▶ _ACTIONS TO TAKE_:
**A)** Return the text of the weather variables passage below between "The indicated helicity" and "Convective Inhibition (CIN)", inclusive, without changing a word.
**B)** Carry the weather variables passage below further, picking up right after its final sentence.
==== TEXT PASSAGE
Note however that this should not be used as automated tool to forecast tornadoes, it is rather one factor an experienced meteorologist considers together with many others when issuing tornado warnings.

The indicated helicity applies to the point in time that is specified.

  • This variable can be found in the following package: Air

Convective Inhibition (CIN)

A measure of the unlikelihood of thunderstorm development. It represents the amount of energy which an air parcel needs, to reach the level of free convection. Low level air parcel ascent is often inhibited by stable layers near the surface. If natural processes fail to destabilize the lower levels, an input of energy from forced lift (a front, an upper level shortwave, etc.) will be required to move the negatively buoyant air parcels to the point where they will rise freely. Since CIN is proportional to the amount of kinetic energy that a parcel loses to buoyancy while it is colder than the surrounding environment, it contributes to the downward momentum. Convective inhibition is expresses in joules per kilogram (J/kg). The presence of CIN doesn't preclude thunderstorm development as long as it isn't too high. In fact, a moderate amount of CIN in the morning hours is actually favourable to the development of heavy afternoon thunderstorms in the presence of a large amount of CAPE. High CAPE and low CIN morning environments tend to cloud up very quickly after a small amount of surface heating is introduced. Watch for the CIN to go to zero in the afternoon on high CAPE days. This is warning flag that afternoon convection is likely (at least from the point of view of the model). Rule of thumb:

  • CIN < 50J/kg = weak cup that can e easily broken by surface heating
  • CIN between 50 and 200J/kg = moderate cap that can be broken by strong heating/synoptic scale forcing
  • CIN > 200J/kg = strong cap impedes thunderstorm development.

The indicated CIN applies to the point in time that is specified.

  • This variable can be found in the following package: Air

Temperature

Air Temperature

Air temperature is calculated for 2 meters above the ground at any given location and altitude. Temperature is expressed in degrees Celsius (°C) and degrees Fahrenheit (°F).

The indicated air temperature applies to the point in time that is specified.

Felt Temperature

Felt temperature is the perceived temperature that people experience. It considers the cooling effect of wind (wind chill) as well as heating effects caused by relative humidity, radiation and low wind speeds. It is expressed in degrees Celsius (°C) and degrees Fahrenheit (°F).
========
==== RECORDS SHOWN
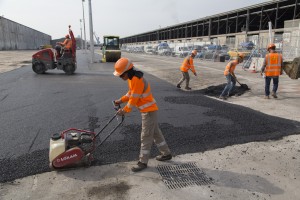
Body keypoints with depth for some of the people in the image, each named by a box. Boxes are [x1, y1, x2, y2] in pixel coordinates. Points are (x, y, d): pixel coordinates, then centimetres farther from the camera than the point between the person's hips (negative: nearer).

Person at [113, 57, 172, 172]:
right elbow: (131, 93, 17)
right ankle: (166, 154, 34)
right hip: (147, 110, 10)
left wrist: (125, 111, -14)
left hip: (149, 111, -10)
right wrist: (121, 100, 6)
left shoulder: (137, 80, -25)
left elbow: (134, 98, -22)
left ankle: (143, 162, 12)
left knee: (146, 137, 0)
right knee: (156, 133, 19)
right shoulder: (132, 78, 6)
========
▶ _YOUR WRITTEN ANSWERS_:
**A)**
The indicated helicity applies to the point in time that is specified.

  • This variable can be found in the following package: Air

Convective Inhibition (CIN)

**B)**
The indicated felt temperature applies to the point in time that is specified.

  • This variable can be found in the following packages: Basic and Web Colors

Skin / Surface Temperature

Skin or surface temperature is also called radiative temperature and is a measure of the temperature of the surface. It is expressed in degrees Celsius (°C) and degrees Fahrenheit (°F).

The indicated skin/ surface temperature applies to the point in time that is specified.

Wet Bulb Temperature

Wet bulb temperature is the temperature measured by a thermometer covered with a water-soaked cloth over which air circulates. The wet bulb temperature is the lowest temperature that can be achieved by direct evaporative cooling. Because of evaporative cooling, the wet bulb temperature is lower than the air temperature, depending on the relative humidity. At 100% RH, the wet bulb temperature is equal to the air temperature.

The indicated wet bulb temperature applies to the point in time that is specified.

  • This variable can be found in the following package: Agro and the History API

Temperature Spread

Temperature spread indicates the uncertainty in the forecast as computed by the ensemble prediction. It is defined as one standard deviation of the computed variation and is expressed in degrees Celsius (°C) and degrees Fahrenheit (°F).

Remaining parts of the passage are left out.